Bien que la totalisation des disquettes existe depuis 1994, le logiciel CODI utilisé en 2014 n’est pas si ancien ; en effet, il avait été annoncé comme complètement ré-écrit en 2010. Ce logiciel, contrairement à d’autres, est loin d’être secret et son code source et les formats de fichiers utilisés sont disponibles, au moins pour la version 2010 sur le site de ministère de l’intérieur.
Normalement, les logiciels de 2014 (la version ayant fait l’objet de l’audit et/ou la version "corrigée") devraient être, nous l’espérons, publiés ici.
Il ne s’agit ni d’un problème de vétusté du matériel de vote, ni d’un problème d’obsolescence des disquettes, ni de l’ancienneté du logiciel comme semble également l’indiquer un article de datanews.
Remplacer les machines à voter par les nouveaux modèles, les disquettes par des clefs USB, les programmes par d’autres programmes tel que cela a été fait en Flandre, à Saint-Gilles et à Woluwe-Saint-Pierre ne changera rien au problème fondamental du vote électronique.
C’est l’absence de contrôle démocratique sur le résultat des élections et de la dépendance totale des citoyens, des politiciens et du ministère de l’intérieur vis-à-vis des fournisseurs, des experts et autres consultants qui posent problème. Ce contrôle nécessaire doit être effectif et efficace, effectué par de simples électeurs, il doit être inscrit dans la loi et avec des contrôles pour éviter qu’un estompement de la norme fasse qu’un jour ces audits citoyens ne soient plus pratiqués.
Attention, bien que le problème soit annoncé comme étant dans le programme de totalisation, il s’agit vraisemblablement d’un problème de compatibilité entre les fichiers écrits par les urnes électroniques et leur interprétation par le programme de totalisation. Il est donc possible que la totalisation soit injustement mise en cause alors que le problème se serait présenté à la création des fichiers... mais seul l’avenir pourra nous éclairer là-dessus.
Les problèmes au niveau de la totalisation ou de la lecture des disquettes ne sont pas nouveaux. A Liège en 2006, les totalisations intermédiaires distribuées aux témoins de partis se sont révélées incorrectes. Le problème avait été attribué à un problème de décodage des fichiers inscrits sur les disquettes venant des bureaux de vote. C’est suite au problème de Schaerbeek et dans des recommandations constantes des différents collèges des experts que des vérifications de cohérence mathématique des résultats ont été introduites dans les logiciels de totalisation.

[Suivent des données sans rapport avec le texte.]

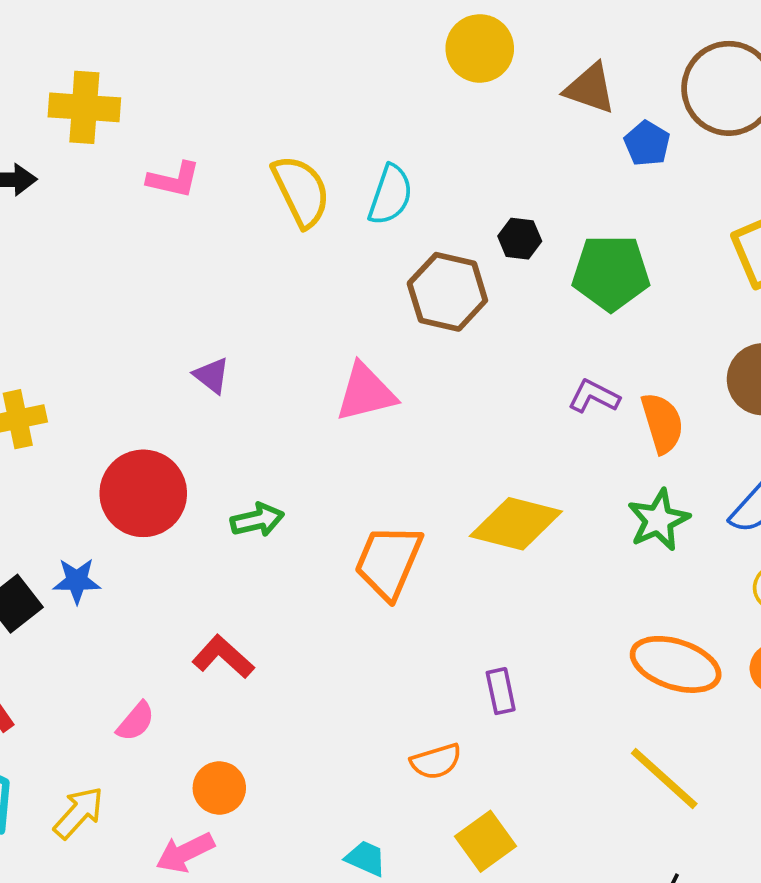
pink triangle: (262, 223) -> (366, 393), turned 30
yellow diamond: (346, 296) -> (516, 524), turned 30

Il est important de noter que d’autres problèmes, n’apportant pas d’incohérence mathématique ont pu se produire à d’autres endroits du pays et/ou d’autres élections et ne pas être détectés. Il n’existe en effet aucune garantie que ce que nous voyons ne soit pas la pointe d’un iceberg.
L’absence apparente d’incidents en Flandre et à Bruxelles avec le système Smartmatic n’est pas une garantie que le résultat de l’élection est conforme à la volonté du corps électoral. Seul un audit citoyen basé sur la partie lisible des tickets de vote pourrait permettre une vérification indépendante des logiciels informatiques. Un tel audit pourtant pratiqué au Vénézuela, pays d’origine des machines Smartmatic, comprenant l’organisation d’un comptage n’est pas prévu en Belgique et ne pourrait se faire que moyennant un recours contre le résultat des élections entraînant l’organisation d’un recomptage manuel.
Il est à noter que des incidents ont été détectés et expliqués chaque année d’élection par les collèges des experts malgré le processus de certification et d’agrément. Le système Smartmatic n’a pas été épargné par les problèmes en 2012 en Flandre et à Bruxelles, faisant même l’objet d’un recours à Woluwe-Saint-Pierre.
Même là où le vote papier a été utilisé, l’utilisation dans une légalité douteuse du système DEPASS de dépouillement assisté par ordinateur, s’est également organisé sans contrôle citoyen des résultats. Pourtant, des solutions pour mettre DEPASS sous le contrôle des citoyens existent. Ce système a également été agréé suite à un audit par la même société.